The roll call of sexual predations continues to grow. Journalist and TV analyst Mark Halperin, co-author of the political bestseller,
Game Change (2010), is just one more saga of a powerful man acting badly. In the wake of recent revelations, the question keeps arising: Is this the moment when things change? Looking beyond the entertainment industry, let’s explore another reality. Since, as Anita Hill, who, in 1991, had her own public shaming over sexual harassment, recently wrote, “this is really the story of everyday women.” (Daily News, Oct. 15, 2017)
Throughout my book, Sisters in the Brotherhoods (2008), an oral history of blue-collar women entering all-male industries, these pioneers described numerous examples of sexual harassment. The dynamics of this workplace harassment were clearly about power and place — marking out territory and denying others the right to enter. These were the first women to enter traditionally all-male bastions — the FDNY; the carpenters’ shop at the NYC Board of Education; skilled trades’ apprenticeship programs; craft jobs for the telephone company’s exchanges. Examples of gross, often dangerous harassment abounded. To conclude the book and examine the distance between different generations, two young women entering the trades decades later told their stories. One described important changes, coming from the leadership of both the union and the company. The other described the pervasive and ongoing culture of sexual harassment.

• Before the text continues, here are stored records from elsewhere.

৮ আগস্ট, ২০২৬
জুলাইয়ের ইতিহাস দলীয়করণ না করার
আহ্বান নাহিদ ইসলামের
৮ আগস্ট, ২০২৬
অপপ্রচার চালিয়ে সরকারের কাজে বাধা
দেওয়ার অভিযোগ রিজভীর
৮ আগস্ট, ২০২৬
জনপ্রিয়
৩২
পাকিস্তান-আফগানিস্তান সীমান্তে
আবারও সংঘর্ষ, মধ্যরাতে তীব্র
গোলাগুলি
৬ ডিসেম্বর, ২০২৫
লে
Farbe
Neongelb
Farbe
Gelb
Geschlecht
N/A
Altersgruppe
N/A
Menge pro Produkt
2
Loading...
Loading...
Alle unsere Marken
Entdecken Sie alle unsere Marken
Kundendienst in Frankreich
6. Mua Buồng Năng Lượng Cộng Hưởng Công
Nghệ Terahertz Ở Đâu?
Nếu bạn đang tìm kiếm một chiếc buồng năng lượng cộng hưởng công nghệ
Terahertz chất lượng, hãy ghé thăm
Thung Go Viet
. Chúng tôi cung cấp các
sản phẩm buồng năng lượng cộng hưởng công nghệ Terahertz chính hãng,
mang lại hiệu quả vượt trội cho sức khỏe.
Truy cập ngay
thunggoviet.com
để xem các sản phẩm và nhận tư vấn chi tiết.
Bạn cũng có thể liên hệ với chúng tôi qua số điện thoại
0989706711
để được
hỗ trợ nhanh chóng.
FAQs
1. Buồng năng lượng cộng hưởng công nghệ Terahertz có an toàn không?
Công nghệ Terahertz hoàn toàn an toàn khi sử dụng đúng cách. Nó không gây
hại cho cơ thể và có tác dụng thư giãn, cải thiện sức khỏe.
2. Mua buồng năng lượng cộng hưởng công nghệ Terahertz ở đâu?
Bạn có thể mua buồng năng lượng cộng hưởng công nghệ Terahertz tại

Fast forward to January, 2013, when The New York Daily News broke front page stories (Jan. 27; Jan. 28) on the “racist and sexist slur-filled graffiti covering the inside of the new World Trade Center.” In response, a Port Authority spokeswoman issued a statement: “Such slurs are offensive and have no place at the World Trade Center or elsewhere. The Port Authority has zero tolerance for those who demonstrate intolerance.”
Clearly not.
Since then, my file on sexual harassment of working women — those that are made public — continues to grow. Sexual harassment of women takes place when they work in isolation; when they are the sole female on the job, or close to it. It takes place in the public eye— waitresses are subjected to gross overtures from their customers, as recent stories and studies have shown. In the open — as The New York Times detailed the experiences of toll takers on the road. It takes place in the fields, where female farmworkers are assaulted and raped with impunity — one part of our harvests of shame. The litany is long.
One thing that can actually contribute to real change for everyday women in the workplace is men — their co-workers, oftentimes, their union brothers, speaking up, not staying silent — and complicit. Here’s how one of the young women in Sisters in the Brotherhoods explained it, after witnessing a typically disgusting episode.
“I was just so fed up. So I got up and walked away. I went to a pay phone. I called my apprentice coordinator. I was so disappointed … Somebody could just say: ‘Listen. Don’t do that.’ Nobody steps up. So I called and I said, ‘I just want somebody to talk to him. I don’t want to do it because that’s what he wants me to do.’ … So I return to work and one of the other mechanics says, ‘You know, that wasn’t right what he did out there.’ I said: ‘If it was me and a hundred other women, it wouldn’t be the same as if you said something. … Just you. It would mean everything.’ He said: ‘You’re right.’”
If you see something, say something.